常温では、収穫後5~6時間で糖分が減り始め、その後どんどん甘さが減少するので、家庭菜園ではもぎたての味をすぐに楽しもう。
すぐに食べないときは、茹でて冷凍しておく。
茎付き収穫で糖度保持
3節分の茎を付けて朝収穫すると夕方まで糖度を保持することができるらしい。
立てて保管するとより糖度保持効果が高いとのこと。
トウモロコシの残渣処理
収穫後すぐに(時間がたつと硬くて処理が大変になる!)10~30㎝位に裁断。
1日ほど置くと水分が抜けて軽くなるので、キュウリやトマトの株元や横の通路に敷いて泥はね防止にする。
トウモロコシの葉っぱや茎にはケイ酸が含まれ、天然資材として有効。
夏野菜の栽培中でも、徐々にケイ酸が吸収されて、強くおいしくなる。
根っこの部分はそのまま、畝全体に、微生物資材「カルスNC-R」と「米ぬか」をまいて、畝の中央の土を通路に置いてある、トウモロコシを裁断した残渣の上にかけていく。

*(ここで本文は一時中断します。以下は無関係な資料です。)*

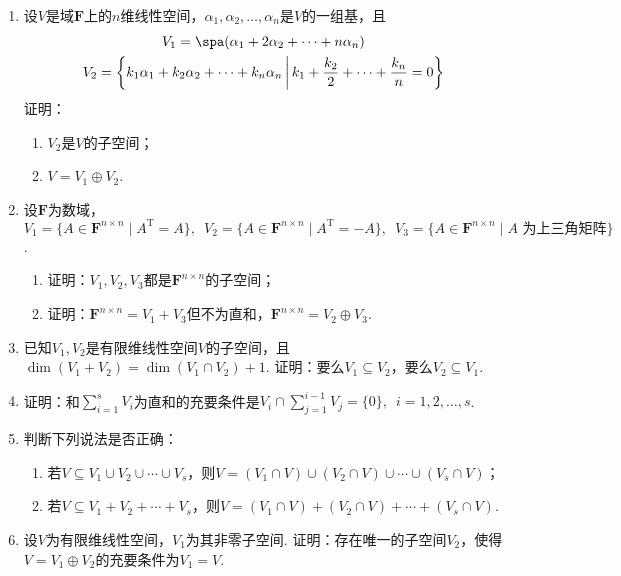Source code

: \begin{enumerate}
    \item 设$V$是域$\mathbf{F}$上的$n$维线性空间，$\alpha_1,\alpha_2,\ldots,\alpha_n$是$V$的一组基，且
          \begin{gather*}
              V_1=\spa(\alpha_1+2\alpha_2+\cdots+n\alpha_n) \\
              V_2=\left\{k_1\alpha_1+k_2\alpha_2+\cdots+k_n\alpha_n \,\middle|\, k_1+\dfrac{k_2}{2}+\cdots+\dfrac{k_n}{n}=0\right\}
          \end{gather*}
          证明：
          \begin{enumerate}
              \item $V_2$是$V$的子空间；

              \item $V=V_1\oplus V_2$.
          \end{enumerate}

    \item 设$\mathbf{F}$为数域，$V_1=\{A\in\mathbf{F}^{n\times n} \mid A^\mathrm{T}=A\},\enspace
              V_2=\{A\in\mathbf{F}^{n\times n} \mid A^\mathrm{T}=-A\},\enspace V_3=\{A\in\mathbf{F}^{n\times n} \mid A\text{~为上三角矩阵}\}$.
          \begin{enumerate}
              \item 证明：$V_1,V_2,V_3$都是$\mathbf{F}^{n\times n}$的子空间；

              \item 证明：$\mathbf{F}^{n\times n}=V_1+V_3$但不为直和，$\mathbf{F}^{n\times n}=V_2\oplus V_3$.
          \end{enumerate}

    \item 已知$V_1,V_2$是有限维线性空间$V$的子空间，且$\dim(V_1+V_2)=\dim(V_1 \cap V_2)+1$. 证明：要么$V_1 \subseteq V_2$，要么$V_2 \subseteq V_1$.

    \item 证明：和$\sum\limits_{i=1}^{s}V_i$为直和的充要条件是$V_i \cap \sum\limits_{j=1}^{i-1}V_j=\{0\},\enspace i=1,2,\ldots,s$.

    \item 判断下列说法是否正确：
          \begin{enumerate}
              \item 若$V \subseteq V_1 \cup V_2 \cup \cdots \cup V_s$，则$V=(V_1 \cap V)\cup(V_2 \cap V)\cup\cdots\cup(V_s \cap V)$；

              \item 若$V \subseteq V_1+V_2+\cdots +V_s$，则$V=(V_1 \cap V)+(V_2 \cap V)+\cdots+(V_s \cap V)$.
          \end{enumerate}

    \item 设$V$为有限维线性空间，$V_1$为其非零子空间. 证明：存在唯一的子空间$V_2$，使得$V=V_1\oplus V_2$的充要条件为$V_1=V$.
\end{enumerate}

または、もみ殻燻炭資材「コーランネオ」を使ってもよい。
有益な微生物が少ない畑では、トウモロコシの残渣がなかなか分解されないので、微生物が多いかどうかの判断にもなる。
微生物資材をかけて土をかけた後、微生物の活動には水が必要なので、晴天が続いている場合は水を上からかけておくと分解が早まる。